Cela aussi fait partie d’une certaine « libération » ?
Non, ça, c’est vraiment seulement avec l’insolence. En tant qu’être humain, j’essaie toujours de comprendre les points de vue et d’être le plus humble possible ; mais au sujet de la terreur, je ne peux pas la justifier, peu importe d’où elle vient. Il n’y a pas de revendication politique ou idéologique qui justifie le sacrifice d’une vie humaine, c’est absolu.
Vous appartenez à une génération plus jeune que celle d’Olivier Assayas. Est-ce que vous avez fait une sorte d’apprentissage historique de la période, en l’incarnant ?
J’ai essayé de lire autant que possible de l’histoire contemporaine pour comprendre le contexte politique de l’époque. Pendant les années 70 et les années 60, on a vu comment toute une génération a fait le passage de la théorie révolutionnaire à l’action militaire. Je crois que le film, d’un point de vue plutôt dramatique, analyse ce qui s’est passé, et pourquoi beaucoup de ces rêves de révolution et de changement n’ont pas réussi. Peut-être que maintenant, on a la perspective historique pour en parler. Mais dans le film, on a essayé d’en parler d’un point de vue dramatique et humain, pas d’un point de vue politique. C’est un film qui parle de la politique, mais ce n’est pas un film politique.
De ce point de vue humain, n’y a-t-il pas une certaine solitude du personnage de Carlos à l’intérieur du film, et également une solitude de tournage ? Il y a des acteurs récurrents, mais vous seul tenez l’endurance jusqu’au bout...
Ca a été une similitude très ironique.
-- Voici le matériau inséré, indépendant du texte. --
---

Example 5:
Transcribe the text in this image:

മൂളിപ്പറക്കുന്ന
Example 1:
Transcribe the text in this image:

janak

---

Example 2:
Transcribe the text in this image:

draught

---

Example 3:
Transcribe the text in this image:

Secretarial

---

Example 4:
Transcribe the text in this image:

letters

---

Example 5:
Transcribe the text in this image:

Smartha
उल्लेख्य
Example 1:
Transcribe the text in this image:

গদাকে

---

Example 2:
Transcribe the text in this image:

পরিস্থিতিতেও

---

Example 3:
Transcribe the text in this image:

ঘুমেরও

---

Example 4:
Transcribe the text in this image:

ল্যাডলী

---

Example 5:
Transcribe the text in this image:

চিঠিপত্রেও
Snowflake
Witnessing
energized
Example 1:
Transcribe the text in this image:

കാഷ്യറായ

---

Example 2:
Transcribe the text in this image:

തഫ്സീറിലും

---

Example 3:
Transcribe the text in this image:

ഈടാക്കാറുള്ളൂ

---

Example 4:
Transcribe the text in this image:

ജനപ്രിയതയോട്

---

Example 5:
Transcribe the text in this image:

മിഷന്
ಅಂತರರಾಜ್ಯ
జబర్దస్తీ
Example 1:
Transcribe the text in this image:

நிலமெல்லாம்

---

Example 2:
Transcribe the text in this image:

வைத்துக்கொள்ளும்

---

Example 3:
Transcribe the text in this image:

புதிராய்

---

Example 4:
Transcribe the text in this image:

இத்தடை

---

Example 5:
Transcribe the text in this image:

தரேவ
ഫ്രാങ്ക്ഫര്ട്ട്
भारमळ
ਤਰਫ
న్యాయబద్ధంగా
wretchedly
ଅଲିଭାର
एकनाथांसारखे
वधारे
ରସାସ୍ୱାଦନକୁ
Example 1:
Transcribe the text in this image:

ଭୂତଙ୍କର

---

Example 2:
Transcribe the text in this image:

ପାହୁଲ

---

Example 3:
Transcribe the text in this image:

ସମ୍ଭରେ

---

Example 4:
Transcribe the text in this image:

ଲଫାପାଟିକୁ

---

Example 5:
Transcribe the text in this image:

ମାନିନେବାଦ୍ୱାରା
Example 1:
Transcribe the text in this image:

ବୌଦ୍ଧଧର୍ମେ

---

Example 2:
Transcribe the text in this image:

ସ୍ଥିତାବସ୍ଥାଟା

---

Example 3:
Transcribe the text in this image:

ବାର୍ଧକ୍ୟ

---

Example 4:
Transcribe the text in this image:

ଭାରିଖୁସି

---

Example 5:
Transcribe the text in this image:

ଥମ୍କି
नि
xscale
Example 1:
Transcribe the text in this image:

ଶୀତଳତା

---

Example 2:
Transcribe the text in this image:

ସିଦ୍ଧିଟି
Même à la fin de l’histoire, le personnage était tout seul... comme nous ! Parce qu’à la fin du tournage, nous étions très peu, quinze ou vingt personnes qui avaient commencé depuis le début. C’était intéressant : l’environnement à la fin du tournage était très proche de celui de Carlos à la fin du film.
On vante beaucoup vos facultés polyglottes. Du point de vue de l’acteur, y a-t-il une différence à jouer dans plusieurs langues ? Y a-t-il des inhibitions qui tombent ?
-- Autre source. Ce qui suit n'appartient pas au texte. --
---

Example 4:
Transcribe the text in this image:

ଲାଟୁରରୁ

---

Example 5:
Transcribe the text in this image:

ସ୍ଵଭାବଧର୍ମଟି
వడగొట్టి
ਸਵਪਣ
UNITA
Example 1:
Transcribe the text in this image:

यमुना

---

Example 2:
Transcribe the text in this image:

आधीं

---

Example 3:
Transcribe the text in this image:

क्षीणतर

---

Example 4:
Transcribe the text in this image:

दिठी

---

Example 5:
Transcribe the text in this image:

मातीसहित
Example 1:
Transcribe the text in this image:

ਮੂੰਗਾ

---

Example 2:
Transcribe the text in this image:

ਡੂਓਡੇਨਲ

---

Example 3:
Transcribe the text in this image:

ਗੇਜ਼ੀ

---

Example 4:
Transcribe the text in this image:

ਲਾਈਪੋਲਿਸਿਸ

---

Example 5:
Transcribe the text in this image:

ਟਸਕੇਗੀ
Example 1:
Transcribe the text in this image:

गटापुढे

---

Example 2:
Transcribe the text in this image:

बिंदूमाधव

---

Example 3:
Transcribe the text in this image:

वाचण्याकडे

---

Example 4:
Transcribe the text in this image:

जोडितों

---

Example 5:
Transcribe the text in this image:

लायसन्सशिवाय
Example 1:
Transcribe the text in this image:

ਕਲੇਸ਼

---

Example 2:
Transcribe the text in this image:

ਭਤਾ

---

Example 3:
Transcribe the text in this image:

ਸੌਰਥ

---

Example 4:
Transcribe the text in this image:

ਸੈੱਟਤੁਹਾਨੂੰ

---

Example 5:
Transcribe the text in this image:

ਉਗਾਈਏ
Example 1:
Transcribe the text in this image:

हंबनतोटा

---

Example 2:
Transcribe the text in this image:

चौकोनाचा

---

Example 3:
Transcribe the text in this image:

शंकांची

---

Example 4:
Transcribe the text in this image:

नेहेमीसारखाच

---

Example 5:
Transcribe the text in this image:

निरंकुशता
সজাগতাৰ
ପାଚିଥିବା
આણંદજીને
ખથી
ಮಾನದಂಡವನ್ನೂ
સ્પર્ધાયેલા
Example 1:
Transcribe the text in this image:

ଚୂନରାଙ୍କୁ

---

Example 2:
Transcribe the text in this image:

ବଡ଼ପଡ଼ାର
C’est intéressant, je n’y ai jamais pensé... Je me sens très à l’aise dans les langues que je parle. Chaque langue donne une expérience particulière, est une mentalité différente. Chaque langue a un rythme particulier et différent, une façon de construire les idées... Mais pour moi, c’est drôle de changer d’une langue à une autre, surtout pour un personnage comme Carlos. Cette confusion de nationalités, de langues a été une partie importante du personnage, de son caractère mimétique, international et... internationaliste ! Et aussi romantique : il croyait à une révolution internationale, où tous les gens viendraient ensemble pour changer le monde, dans une sorte de tour de Babel.
Et le fait d’apprendre l’arabe de manière phonétique était encore une expérience différente ?
Différent, et dur. La langue arabe n’a rien à voir avec les langues occidentales, et ça a été un boulot énorme.
Propos recueillis à Paris le 5 juillet 2010.